Transport for London (TfL) says it is making good progress towards improving the safety of pedestrians, cyclists and motorcyclists through a series of fleet initiatives.
Last year, TfL and London Mayor Boris Johnson published the Safe Streets for London report, which outlined 56 key measures to improve road safety.
Due to be implemented by 2020, the initiatives are aimed at reducing the number of people killed and seriously injured on London’s roads by 40%.
They include the creation of the London Vehicle Innovation Task Force to identify, support and trial new systems such as in-car driver feedback and advanced emergency braking.
However, while the task force has yet to be established, Ben Johnson, senior delivery planning manager at TfL, said the organisation had “made good progress” in other areas.
“Earlier this year, we hosted a range of events to help share our knowledge with technology providers, to ensure that products currently being developed address the safety challenges faced by London’s road users, particularly those most vulnerable,” he said.
That was followed by the creation of an open-source digital speed limit map of London in July, providing technology developers with accurate speed limit information for roads across London.

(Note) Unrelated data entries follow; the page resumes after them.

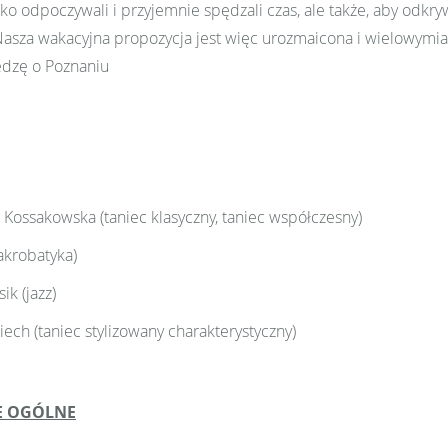
ylko odpoczywali i przyjemnie spędzali czas, ale także, aby odkr
sza wakacyjna propozycja jest więc urozmaicona i wielowymiarow
dzę o Poznaniu
Kossakowska (taniec klasyczny, taniec współczesny)
akrobatyka)
ik (jazz)
ech (taniec stylizowany charakterystyczny)
E OGÓLNE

Johnson said: “This commitment to providing open data will allow technology providers to develop and bring products to the market that help to reduce casualties, as well as hopefully encourage other authorities to consider how better access to data could be provided to developers to help create safer roads for all.”
Its work with vehicle manufacturers, which is part of its fleet safety campaign, has seen TfL become a partner in Volvo’s Co-Pilot driver safety scheme that aims to tackle the estimated £1.2 billion a year cost to businesses of uninsured losses incurred as a consequence of company cars and drivers being involved in road crashes.
The support programme has been launched by Volvo and key partners to help small fleets get on top of their legal and social obligations, and ensure the safety of their fleets and drivers.
The Co-Pilot package, which is available to small and medium-sized businesses that buy or lease a Volvo, includes a driver policy and handbook for up to 20 drivers, expert advice for high-risk drivers, initial driving licence checks against the DVLA database, an online driver risk profiling tool and an employer risk assessment.
TfL has also been encouraging smaller fleets to become accredited to the Fleet Operator Recognition Scheme (FORS) that encourages the adoption of best practice.
In addition, it is continuing to develop and deliver its Safe Urban Driving CPC course, available free to FORS members, which will see more than 10,000 freight and fleet drivers a year given safety training.
Recently, TfL also concluded a public consultation on its revised Cycle Safety Action Plan which includes a number of safety-focused initiatives to be delivered by 2020, such as trialling quiet vehicle technology to expand deliveries outside the morning and evening rush hours.
As part of a Safer Lorry Scheme, TfL has suggested that every vehicle in London over 3.5 tonnes should be fitted with side guards to protect cyclists from falling under the wheels and vehicles to be fitted with mirrors giving the driver a better view of nearby cyclists, as well as pedestrians.
Meanwhile, TfL is campaigning for autonomous emergency braking systems to be fitted to all new cars to reduce collisions and the European New Car Assessment Programme to include a safety rating for cars’ impact protection of cyclists.
TfL data reveals that last year there was a 23% fall in the number of people killed and seriously injured on London’s roads to 2,324, the lowest figure on record.
Data shows that 838 (36%) of those casualties were pedestrians, 510 (22%) motorcyclists and 489 (21%) cyclists with 335 (14%) car occupants.